_Records_:

Content starts

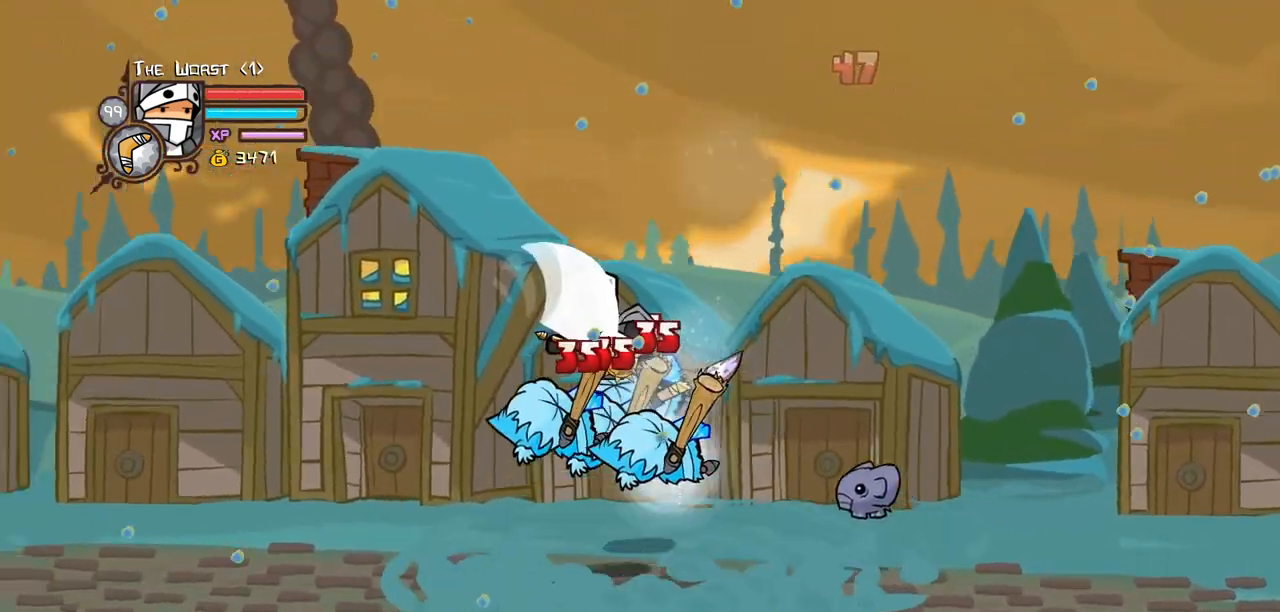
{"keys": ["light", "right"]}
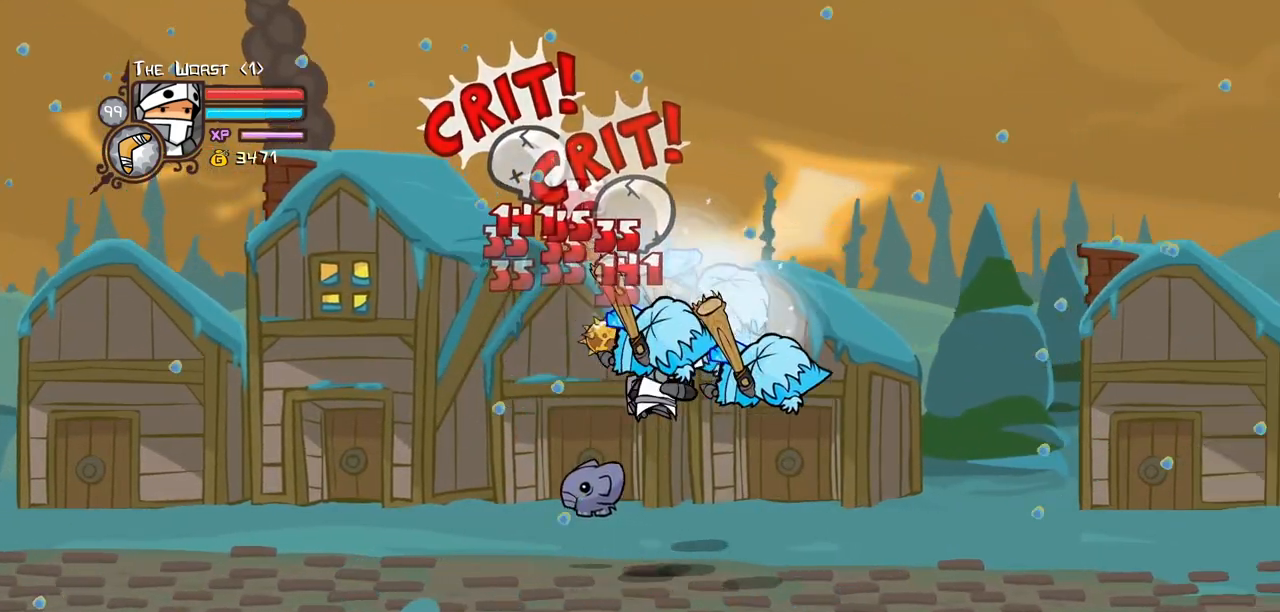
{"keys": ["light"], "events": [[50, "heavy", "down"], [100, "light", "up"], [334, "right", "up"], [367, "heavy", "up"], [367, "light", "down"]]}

Content ends
Content starts

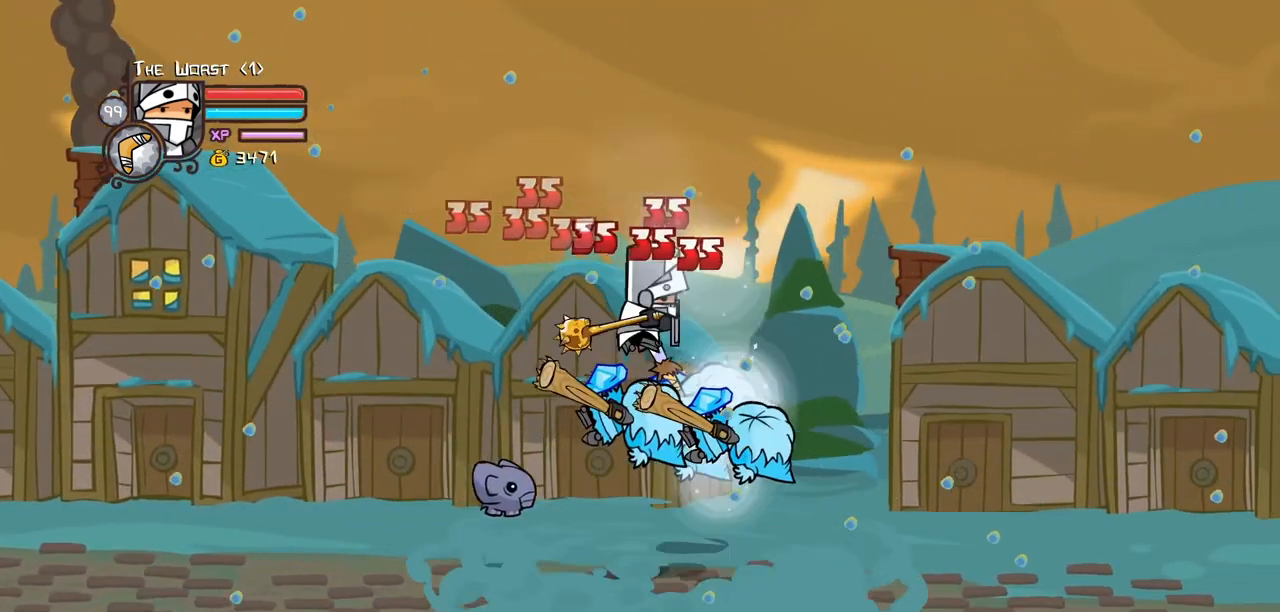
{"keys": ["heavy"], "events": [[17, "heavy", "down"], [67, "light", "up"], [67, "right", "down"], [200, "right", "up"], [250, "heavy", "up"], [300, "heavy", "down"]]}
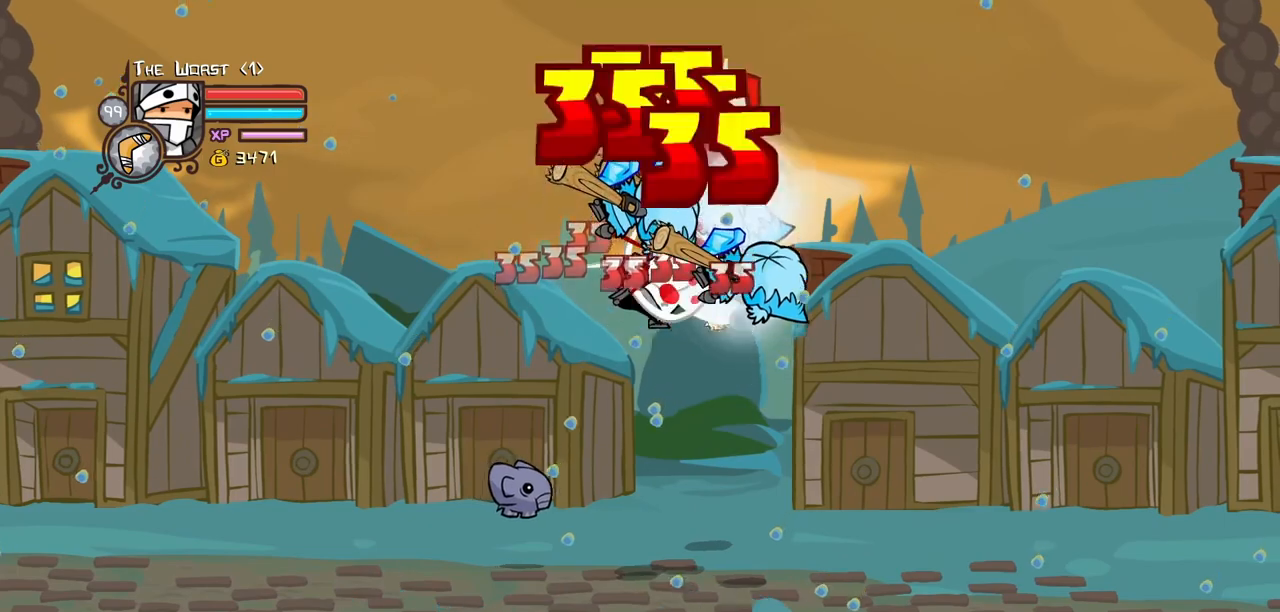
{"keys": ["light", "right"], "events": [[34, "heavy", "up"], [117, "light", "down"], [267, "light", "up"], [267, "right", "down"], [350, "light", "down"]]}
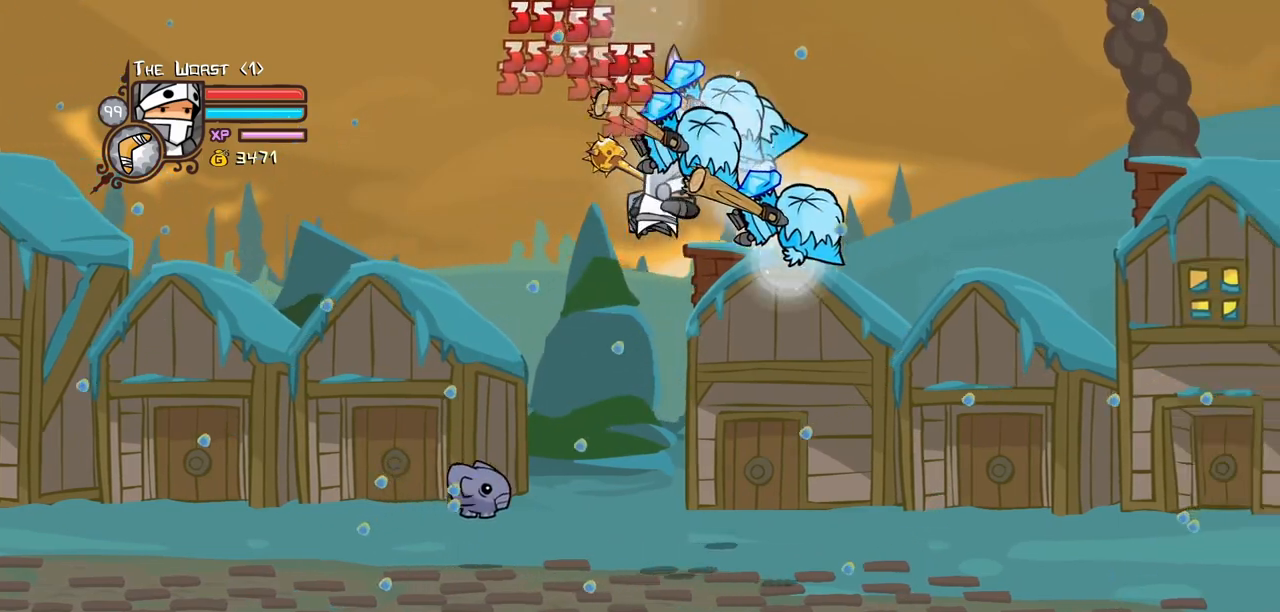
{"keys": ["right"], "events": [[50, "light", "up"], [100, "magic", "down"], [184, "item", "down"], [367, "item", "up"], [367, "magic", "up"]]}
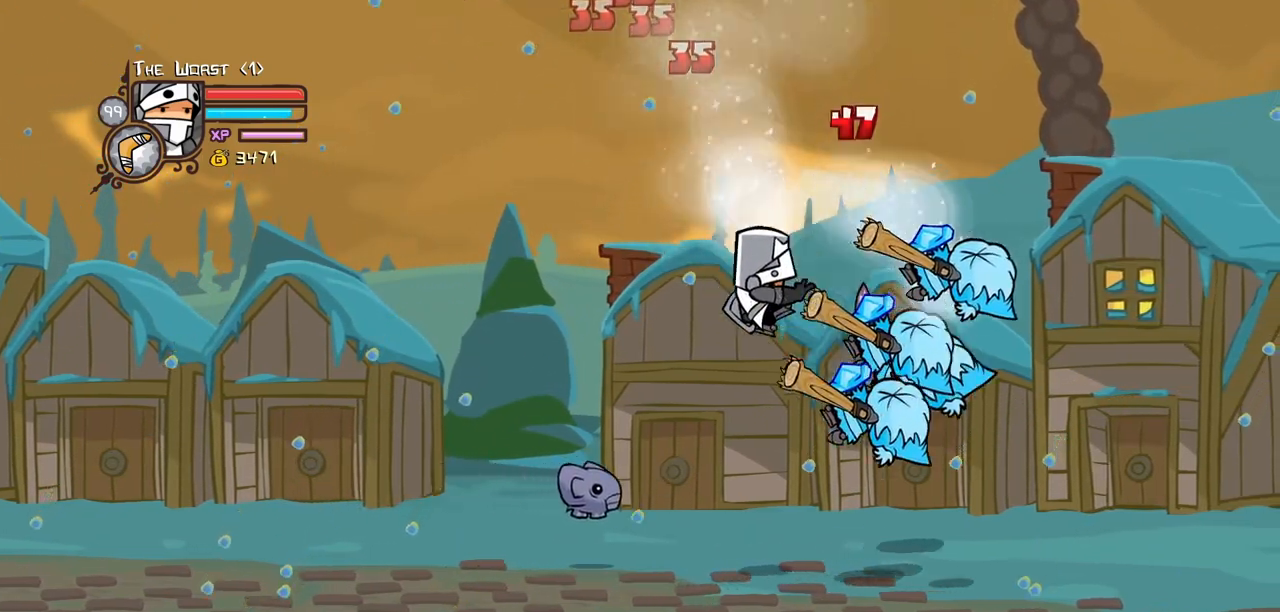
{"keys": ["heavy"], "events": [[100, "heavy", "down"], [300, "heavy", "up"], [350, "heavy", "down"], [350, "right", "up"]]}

Content ends
Content starts

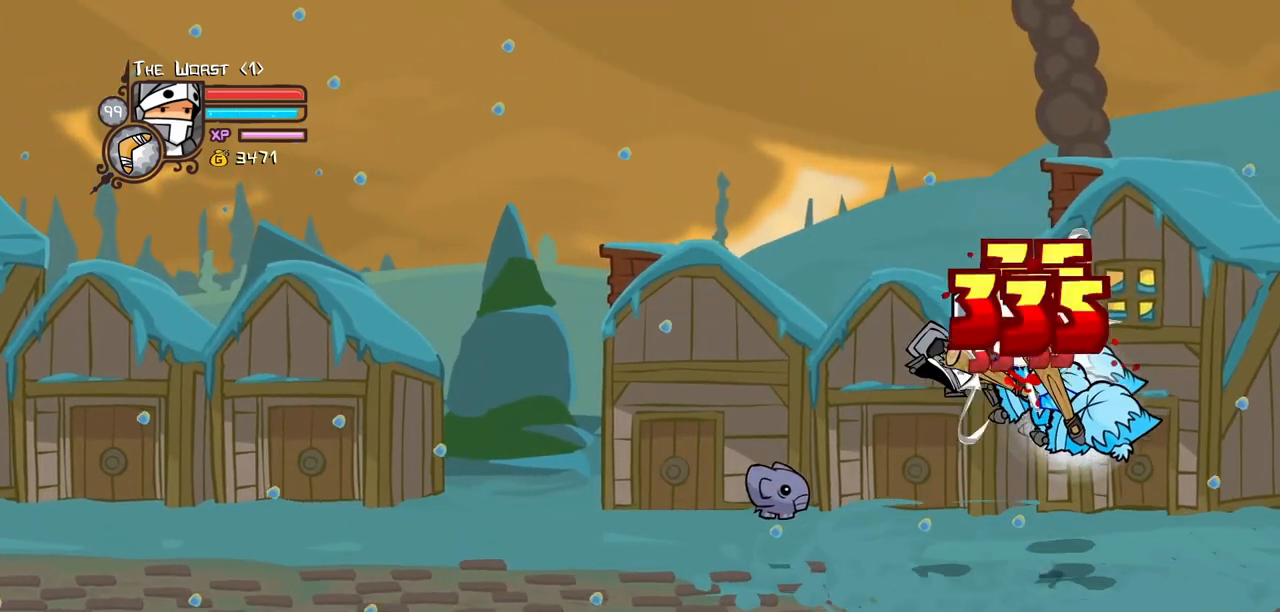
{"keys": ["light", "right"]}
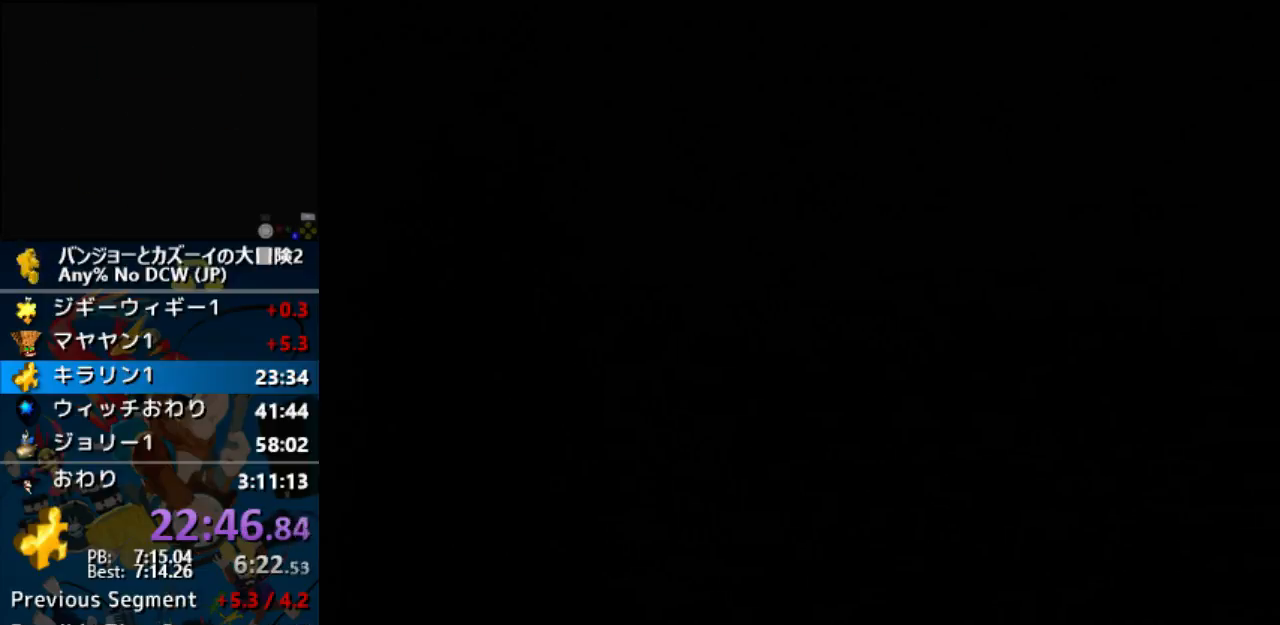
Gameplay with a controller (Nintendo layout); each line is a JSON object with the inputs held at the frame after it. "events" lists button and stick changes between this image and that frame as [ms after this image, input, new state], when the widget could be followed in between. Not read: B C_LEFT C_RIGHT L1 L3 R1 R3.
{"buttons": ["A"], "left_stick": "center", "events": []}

Content ends

Search the data above for lines holding "heavy" and copy each of them.

_Worked solution_:
{"keys": ["light"], "events": [[50, "heavy", "down"], [100, "light", "up"], [334, "right", "up"], [367, "heavy", "up"], [367, "light", "down"]]}
{"keys": ["heavy"], "events": [[17, "heavy", "down"], [67, "light", "up"], [67, "right", "down"], [200, "right", "up"], [250, "heavy", "up"], [300, "heavy", "down"]]}
{"keys": ["light", "right"], "events": [[34, "heavy", "up"], [117, "light", "down"], [267, "light", "up"], [267, "right", "down"], [350, "light", "down"]]}
{"keys": ["heavy"], "events": [[100, "heavy", "down"], [300, "heavy", "up"], [350, "heavy", "down"], [350, "right", "up"]]}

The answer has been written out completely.